MOSCOW — They were images most people would wish never to see: photographs of a line of bound and blindfolded bodies lying in a warehouse with slashed throats, bullet holes and tattered flesh where ears had been hacked off.

But for the leaders of the human rights group Memorial, this apparent evidence of human rights violations against Chechen civilians needed to be documented and brought to the public's attention, however unpopular it might make the group in some quarters.

It was another example of how Memorial, founded in 1988 by the late Soviet dissident Andrei D. Sakharov to remember victims of Stalinist repression, has been keeping its founder's protest spirit alive by carrying on a lonely effort to bear witness in Russian society to the ugly facts of the war in Chechnya.

In recent days, Memorial has been disseminating details about the discovery of at least 50 bodies found last month in an empty village of summer cottages called Zdorovye, less than half a mile from the main Russian military base in the separatist-minded southern republic.

Most of the bodies--shown in photographs to Russian mass media at a Memorial news conference March 5--bore execution-style gunshot wounds, and many of the victims' hands were tied. The discovery has made the village one of the single largest mass grave sites in the Russian-Chechen war that began in 1999.

State-owned television didn't carry the news conference, and one paper responded by criticizing Memorial. But in the end, the group succeeded in getting details of the atrocities to the public via coverage from the privately owned television network NTV and other independent media.

Russian prosecutors have launched an investigation into the deaths, with officials suggesting that the people were either killed in combat or executed by Chechen rebels or gangs.

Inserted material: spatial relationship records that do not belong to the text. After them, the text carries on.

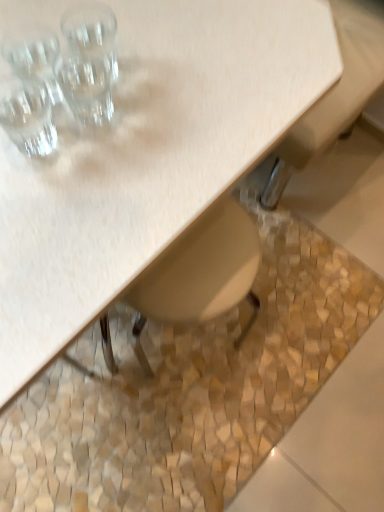
At what (x,y) coordinates should I click in order to perform the action: click on beige mosaic tile at lower center. Please return your answer as a coordinate pair (x, y). This screenshot has width=384, height=512. Looking at the image, I should click on (188, 389).

This screenshot has height=512, width=384. Describe the element at coordinates (27, 115) in the screenshot. I see `clear glass shot glass at upper left, which appears as the 1th shot glass when ordered from the bottom` at that location.

I want to click on clear glass shot glass at upper left, the 3th shot glass from the top, so click(27, 115).

Locate an element on the screen. The width and height of the screenshot is (384, 512). beige mosaic tile at lower center is located at coordinates (188, 389).

From a real-world perspective, does beige mosaic tile at lower center sit lower than clear glass shot glass at upper left, the 3th shot glass from the top?

Indeed, from a real-world perspective, beige mosaic tile at lower center is positioned beneath clear glass shot glass at upper left, the 3th shot glass from the top.

Is beige mosaic tile at lower center closer to the viewer compared to clear glass shot glass at upper left, which appears as the 1th shot glass when ordered from the bottom?

That is False.

Measure the distance between beige mosaic tile at lower center and clear glass shot glass at upper left, which appears as the 1th shot glass when ordered from the bottom.

A distance of 34.60 inches exists between beige mosaic tile at lower center and clear glass shot glass at upper left, which appears as the 1th shot glass when ordered from the bottom.

Which of these two, beige mosaic tile at lower center or clear glass shot glass at upper left, which appears as the 1th shot glass when ordered from the bottom, is bigger?

beige mosaic tile at lower center.

In the image, is transparent glass at upper left, the 2th shot glass when ordered from top to bottom, on the left side or the right side of clear glass shot glass at upper left, which appears as the 1th shot glass when ordered from the bottom?

transparent glass at upper left, the 2th shot glass when ordered from top to bottom, is positioned on clear glass shot glass at upper left, which appears as the 1th shot glass when ordered from the bottom,'s right side.

Where is `the 1st shot glass positioned above the clear glass shot glass at upper left, the 3th shot glass from the top (from the image's perspective)`? This screenshot has height=512, width=384. the 1st shot glass positioned above the clear glass shot glass at upper left, the 3th shot glass from the top (from the image's perspective) is located at coordinates (86, 87).

Can you confirm if transparent glass at upper left, positioned as the 2th shot glass in bottom-to-top order, is smaller than clear glass shot glass at upper left, the 3th shot glass from the top?

No.

Which is behind, point (113, 48) or point (85, 174)?

The point (113, 48) is farther from the camera.

From a real-world perspective, which object rests below the other?

From a 3D spatial view, matte wood table at upper left is below.

Is transparent glass at upper left, which is the 1th shot glass in top-to-bottom order, facing away from matte wood table at upper left?

No, matte wood table at upper left is not at the back of transparent glass at upper left, which is the 1th shot glass in top-to-bottom order.

This screenshot has height=512, width=384. What are the coordinates of `the 3rd shot glass behind the matte wood table at upper left` in the screenshot? It's located at (92, 32).

From the image's perspective, is beige mosaic tile at lower center over matte wood table at upper left?

Incorrect, from the image's perspective, beige mosaic tile at lower center is lower than matte wood table at upper left.

Is beige mosaic tile at lower center positioned with its back to matte wood table at upper left?

No, beige mosaic tile at lower center is not facing away from matte wood table at upper left.

Looking at this image, is beige mosaic tile at lower center placed right next to matte wood table at upper left?

No.

From the picture: Does beige mosaic tile at lower center come behind matte wood table at upper left?

Yes, beige mosaic tile at lower center is further from the camera.

Is transparent glass at upper left, which is the 1th shot glass in top-to-bottom order, thinner than beige mosaic tile at lower center?

Indeed, transparent glass at upper left, which is the 1th shot glass in top-to-bottom order, has a lesser width compared to beige mosaic tile at lower center.

Is transparent glass at upper left, which is the 1th shot glass in top-to-bottom order, placed right next to beige mosaic tile at lower center?

No, transparent glass at upper left, which is the 1th shot glass in top-to-bottom order, is not beside beige mosaic tile at lower center.

Could you tell me if transparent glass at upper left, which is the 1th shot glass in top-to-bottom order, is facing beige mosaic tile at lower center?

No.

Consider the image. Is matte wood table at upper left bigger or smaller than beige mosaic tile at lower center?

Clearly, matte wood table at upper left is larger in size than beige mosaic tile at lower center.

Is point (155, 227) in front of point (55, 420)?

Yes, it is in front of point (55, 420).

From the image's perspective, who appears lower, matte wood table at upper left or beige mosaic tile at lower center?

beige mosaic tile at lower center is shown below in the image.

Is matte wood table at upper left with beige mosaic tile at lower center?

matte wood table at upper left is not next to beige mosaic tile at lower center, and they're not touching.

Is beige mosaic tile at lower center touching transparent glass at upper left, the 2th shot glass when ordered from top to bottom?

No, beige mosaic tile at lower center is not touching transparent glass at upper left, the 2th shot glass when ordered from top to bottom.

Identify the location of granite behind the transparent glass at upper left, positioned as the 2th shot glass in bottom-to-top order. [188, 389].

In terms of height, does beige mosaic tile at lower center look taller or shorter compared to transparent glass at upper left, the 2th shot glass when ordered from top to bottom?

beige mosaic tile at lower center is shorter than transparent glass at upper left, the 2th shot glass when ordered from top to bottom.

Considering the points (126, 398) and (68, 87), which point is behind, point (126, 398) or point (68, 87)?

The point (126, 398) is behind.

Where is `granite behind the clear glass shot glass at upper left, the 3th shot glass from the top`? Image resolution: width=384 pixels, height=512 pixels. granite behind the clear glass shot glass at upper left, the 3th shot glass from the top is located at coordinates (188, 389).

I want to click on the 1st shot glass below the transparent glass at upper left, positioned as the 2th shot glass in bottom-to-top order (from a real-world perspective), so click(27, 115).

Based on their spatial positions, is transparent glass at upper left, which is the 1th shot glass in top-to-bottom order, or transparent glass at upper left, the 2th shot glass when ordered from top to bottom, closer to beige mosaic tile at lower center?

transparent glass at upper left, the 2th shot glass when ordered from top to bottom, is positioned closer to the anchor beige mosaic tile at lower center.

Considering their positions, is transparent glass at upper left, which is the 1th shot glass in top-to-bottom order, positioned further to transparent glass at upper left, positioned as the 2th shot glass in bottom-to-top order, than clear glass shot glass at upper left, which appears as the 1th shot glass when ordered from the bottom?

clear glass shot glass at upper left, which appears as the 1th shot glass when ordered from the bottom, is further to transparent glass at upper left, positioned as the 2th shot glass in bottom-to-top order.

Looking at the image, which one is located further to clear glass shot glass at upper left, the 3th shot glass from the top, beige mosaic tile at lower center or matte wood table at upper left?

The object further to clear glass shot glass at upper left, the 3th shot glass from the top, is beige mosaic tile at lower center.

Estimate the real-world distances between objects in this image. Which object is closer to clear glass shot glass at upper left, the 3th shot glass from the top, matte wood table at upper left or transparent glass at upper left, positioned as the 2th shot glass in bottom-to-top order?

transparent glass at upper left, positioned as the 2th shot glass in bottom-to-top order, is positioned closer to the anchor clear glass shot glass at upper left, the 3th shot glass from the top.

When comparing their distances from clear glass shot glass at upper left, which appears as the 1th shot glass when ordered from the bottom, does transparent glass at upper left, the third shot glass ordered from the bottom, or beige mosaic tile at lower center seem closer?

Based on the image, transparent glass at upper left, the third shot glass ordered from the bottom, appears to be nearer to clear glass shot glass at upper left, which appears as the 1th shot glass when ordered from the bottom.

When comparing their distances from transparent glass at upper left, the third shot glass ordered from the bottom, does beige mosaic tile at lower center or clear glass shot glass at upper left, the 3th shot glass from the top, seem further?

beige mosaic tile at lower center is further to transparent glass at upper left, the third shot glass ordered from the bottom.

Based on their spatial positions, is clear glass shot glass at upper left, the 3th shot glass from the top, or beige mosaic tile at lower center further from transparent glass at upper left, positioned as the 2th shot glass in bottom-to-top order?

beige mosaic tile at lower center is positioned further to the anchor transparent glass at upper left, positioned as the 2th shot glass in bottom-to-top order.

Based on their spatial positions, is beige mosaic tile at lower center or matte wood table at upper left closer to transparent glass at upper left, the third shot glass ordered from the bottom?

matte wood table at upper left.

Where is `shot glass between transparent glass at upper left, positioned as the 2th shot glass in bottom-to-top order, and beige mosaic tile at lower center, in the vertical direction`? The height and width of the screenshot is (512, 384). shot glass between transparent glass at upper left, positioned as the 2th shot glass in bottom-to-top order, and beige mosaic tile at lower center, in the vertical direction is located at coordinates (27, 115).

What are the coordinates of `shot glass that lies between transparent glass at upper left, positioned as the 2th shot glass in bottom-to-top order, and matte wood table at upper left from top to bottom` in the screenshot? It's located at (27, 115).

Image resolution: width=384 pixels, height=512 pixels. What are the coordinates of `shot glass between transparent glass at upper left, the third shot glass ordered from the bottom, and clear glass shot glass at upper left, the 3th shot glass from the top, vertically` in the screenshot? It's located at (86, 87).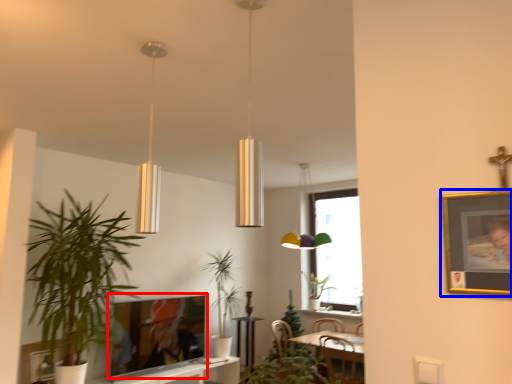
Question: Which object appears farthest to the camera in this image, picture frame (highlighted by a red box) or picture frame (highlighted by a blue box)?

Choices:
 (A) picture frame
 (B) picture frame

Answer: (A)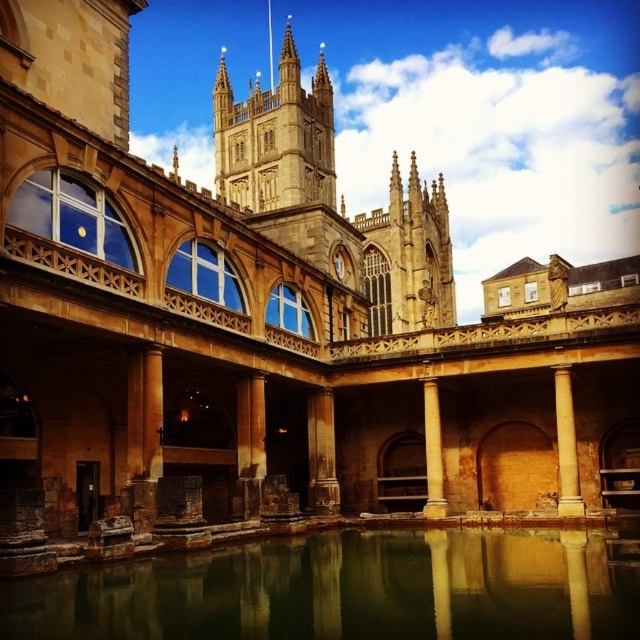
Who is higher up, greenish stone water at center or brown stone column at center?

brown stone column at center is higher up.

Is greenish stone water at center closer to camera compared to brown stone column at center?

Yes, it is in front of brown stone column at center.

Where is `greenish stone water at center`? The height and width of the screenshot is (640, 640). greenish stone water at center is located at coordinates (348, 589).

What are the coordinates of `greenish stone water at center` in the screenshot? It's located at (348, 589).

Does greenish stone water at center appear on the right side of brown stone pillar at center?

Correct, you'll find greenish stone water at center to the right of brown stone pillar at center.

Where is `greenish stone water at center`? The width and height of the screenshot is (640, 640). greenish stone water at center is located at coordinates (348, 589).

Where is `greenish stone water at center`? greenish stone water at center is located at coordinates (348, 589).

From the picture: Is brown stone pillar at center positioned before beige stone column at center?

Yes, brown stone pillar at center is closer to the viewer.

Which is behind, point (244, 506) or point (564, 458)?

Point (564, 458)

At what (x,y) coordinates should I click in order to perform the action: click on brown stone pillar at center. Please return your answer as a coordinate pair (x, y). Looking at the image, I should click on (250, 444).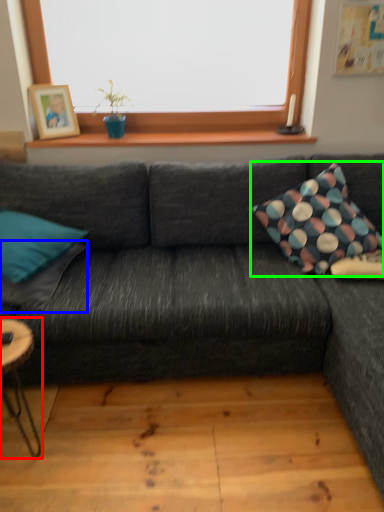
Question: Which is nearer to the coffee table (highlighted by a red box)? pillow (highlighted by a blue box) or pillow (highlighted by a green box).

Choices:
 (A) pillow
 (B) pillow

Answer: (A)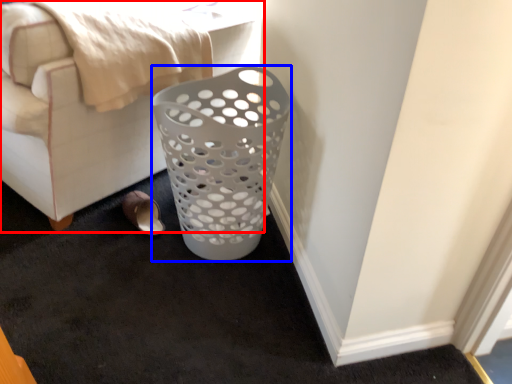
Question: Which point is closer to the camera, furniture (highlighted by a red box) or basket (highlighted by a blue box)?

Choices:
 (A) furniture
 (B) basket

Answer: (A)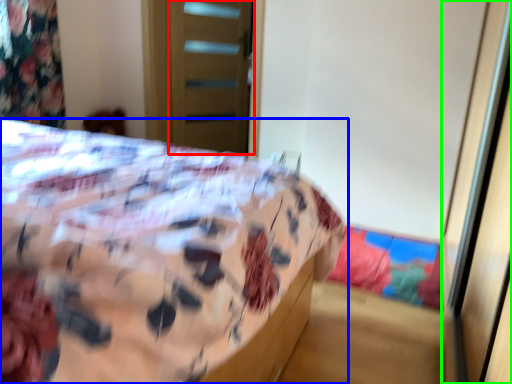
Question: Which is nearer to the screen door (highlighted by a red box)? bed (highlighted by a blue box) or screen door (highlighted by a green box).

Choices:
 (A) bed
 (B) screen door

Answer: (A)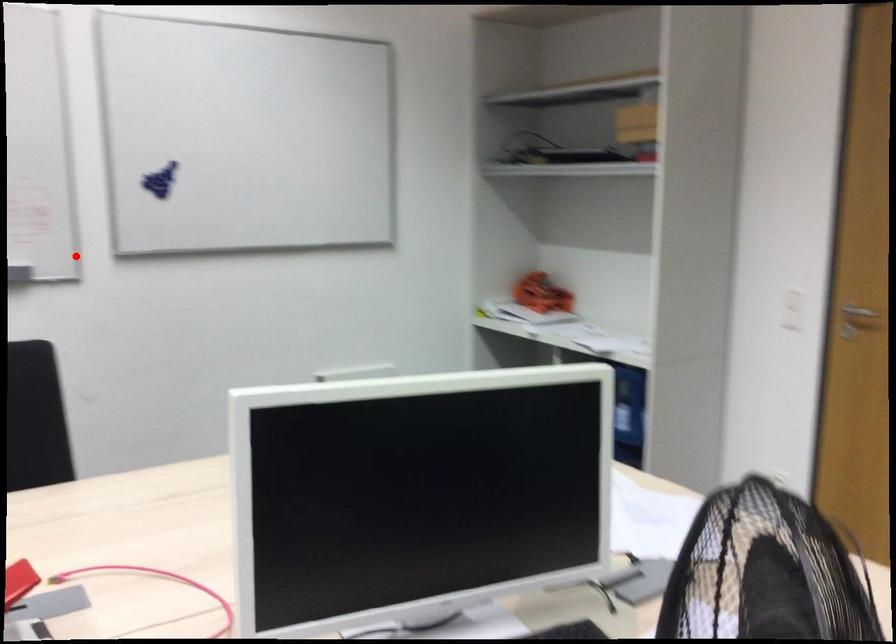
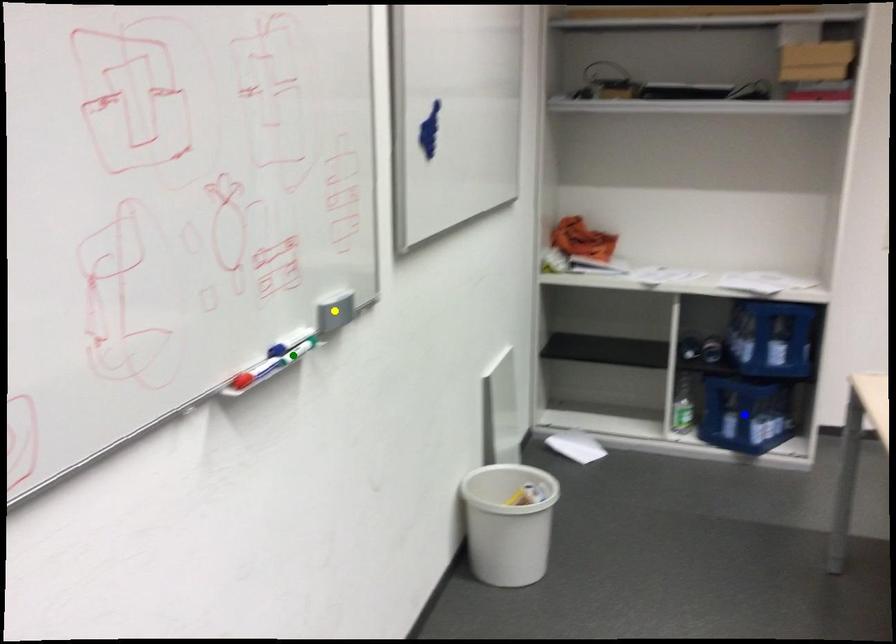
Question: I am providing you with two images of the same scene from different viewpoints. A red point is marked on the first image. You are given multiple points on the second image. Which mark in image 2 goes with the point in image 1?

Choices:
 (A) yellow point
 (B) green point
 (C) blue point

Answer: (A)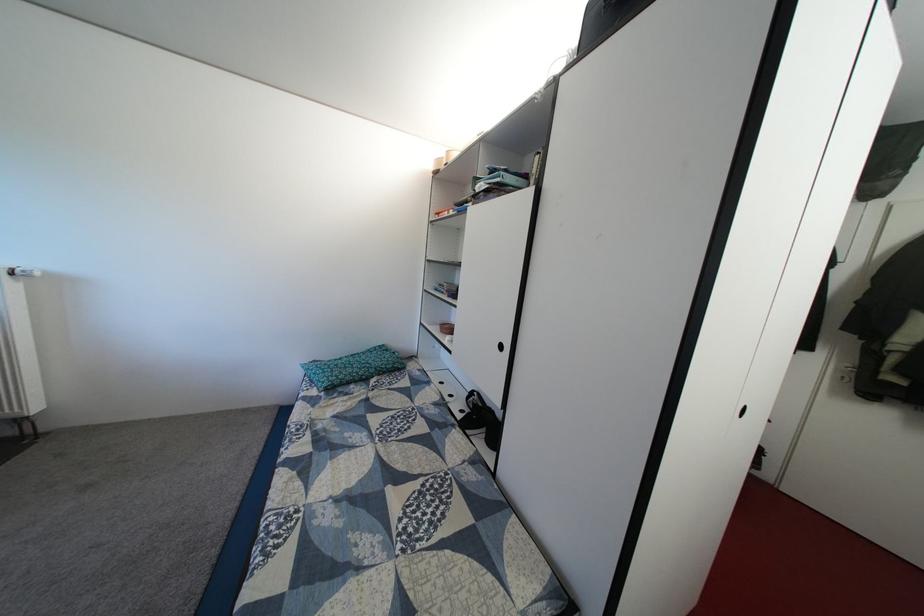
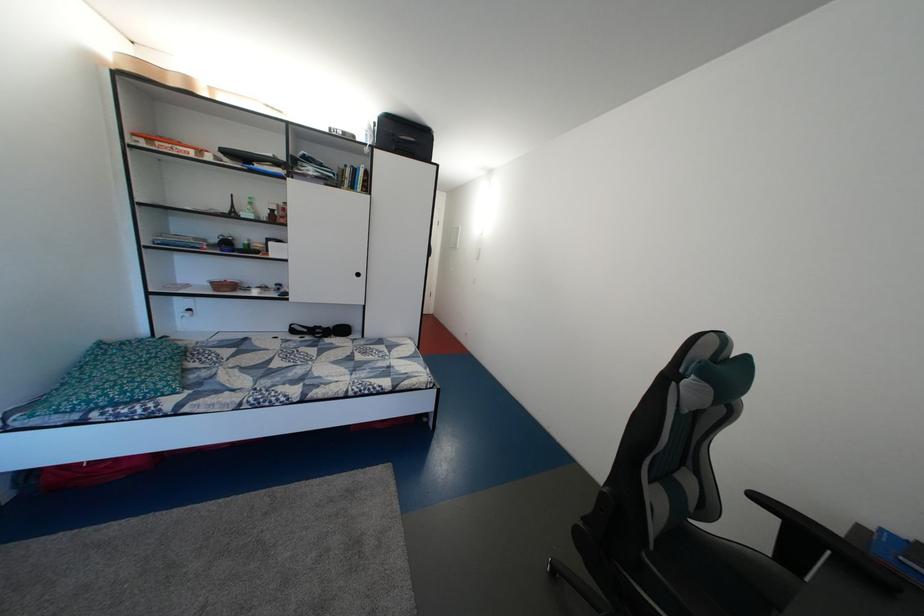
The point at (x=326, y=528) is marked in the first image. Where is the corresponding point in the second image?

(373, 382)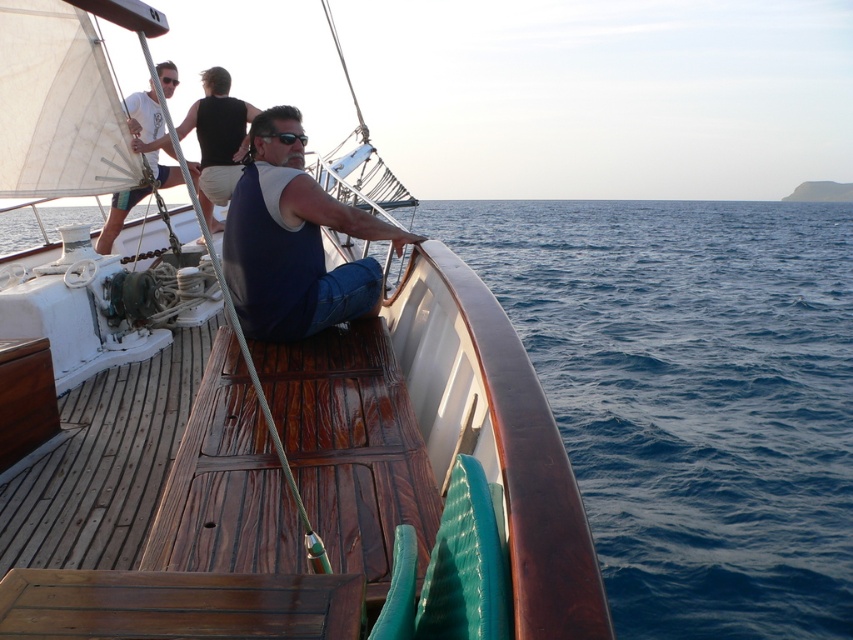
Question: Does wooden deck at center have a lesser width compared to blue denim jeans at center?

Choices:
 (A) yes
 (B) no

Answer: (B)

Question: Which point is closer to the camera?

Choices:
 (A) dark blue sleeveless shirt at upper center
 (B) white fabric sail at upper left

Answer: (A)

Question: Is dark blue sleeveless shirt at upper center to the left of black plastic goggles at upper center from the viewer's perspective?

Choices:
 (A) no
 (B) yes

Answer: (A)

Question: Can you confirm if black plastic goggles at center is positioned to the left of black plastic goggles at upper center?

Choices:
 (A) yes
 (B) no

Answer: (B)

Question: Which point appears closest to the camera in this image?

Choices:
 (A) (282, 138)
 (B) (225, 140)
 (C) (115, 179)

Answer: (A)

Question: Which object appears farthest from the camera in this image?

Choices:
 (A) blue denim jeans at center
 (B) black plastic goggles at center
 (C) white fabric sail at upper left
 (D) dark blue sleeveless shirt at upper center

Answer: (C)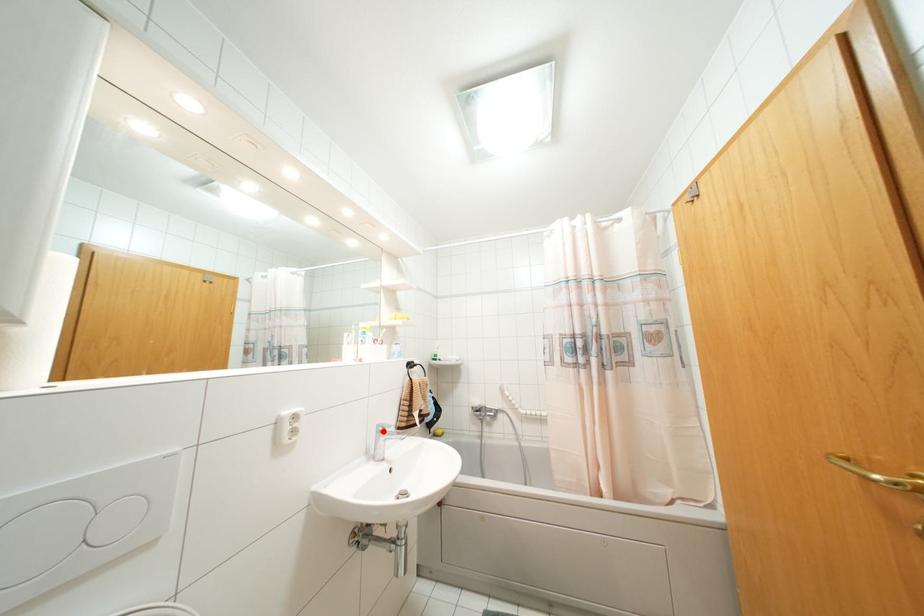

Memorial has been skeptical of such explanations, noting that many of the victims appear to have died within the last few months--a time when there was no combat in the area and when rebels wouldn't have been free to come and go in the vicinity of the heavily patrolled base.

Memorial's executive director, Tatyana I. Kasatkina, said that time is of the essence and that funds should be given to the prosecutor now to begin a thorough investigation, but she doubted that it would happen. "It is much more likely that nothing will be done and the case will be dropped," she said.

Alone among Russian nongovernmental organizations, Memorial--which receives its funding from foreign groups such as the Soros Fund and the Ford Foundation--has managed to maintain offices in the war-torn republic and functions as a kind of national conscience, not shying away from speaking out against abuses of civilians and mistakes on the Russian side when the group learns of them.

From two offices in Chechnya, soon to be expanded to five, the group provides legal counseling and human rights monitoring. Its staffers cooperate with President Vladimir V. Putin's human rights representative in Chechnya, Vladimir A. Kalamanov, in part because his guards provide them with security .

Sergei Kovalyov, a liberal member of the Duma, the lower house of parliament, said Memorial's importance for Russia cannot be overstated. "Somebody has to tell the truth," he said.

"Today there is nothing more credible . . . about what is going on in Chechnya than the information meticulously recorded and made public by Memorial," he said. "Their information is correct, unbiased and based on facts checked and rechecked many times."

Despite such praise, Kasatkina--who works out of a restored historic building near the center of Moscow that was awarded to the group in the first heady years after the Soviet Union's collapse--said she can't say Memorial has much grass-roots backing, a price paid for criticizing a war that remains popular with many Russians.

"At the dawn of Memorial in Moscow, lots of the intelligentsia were with us," she said. "But as early as the first Chechen war [of 1994-96], we lost the feeling of support."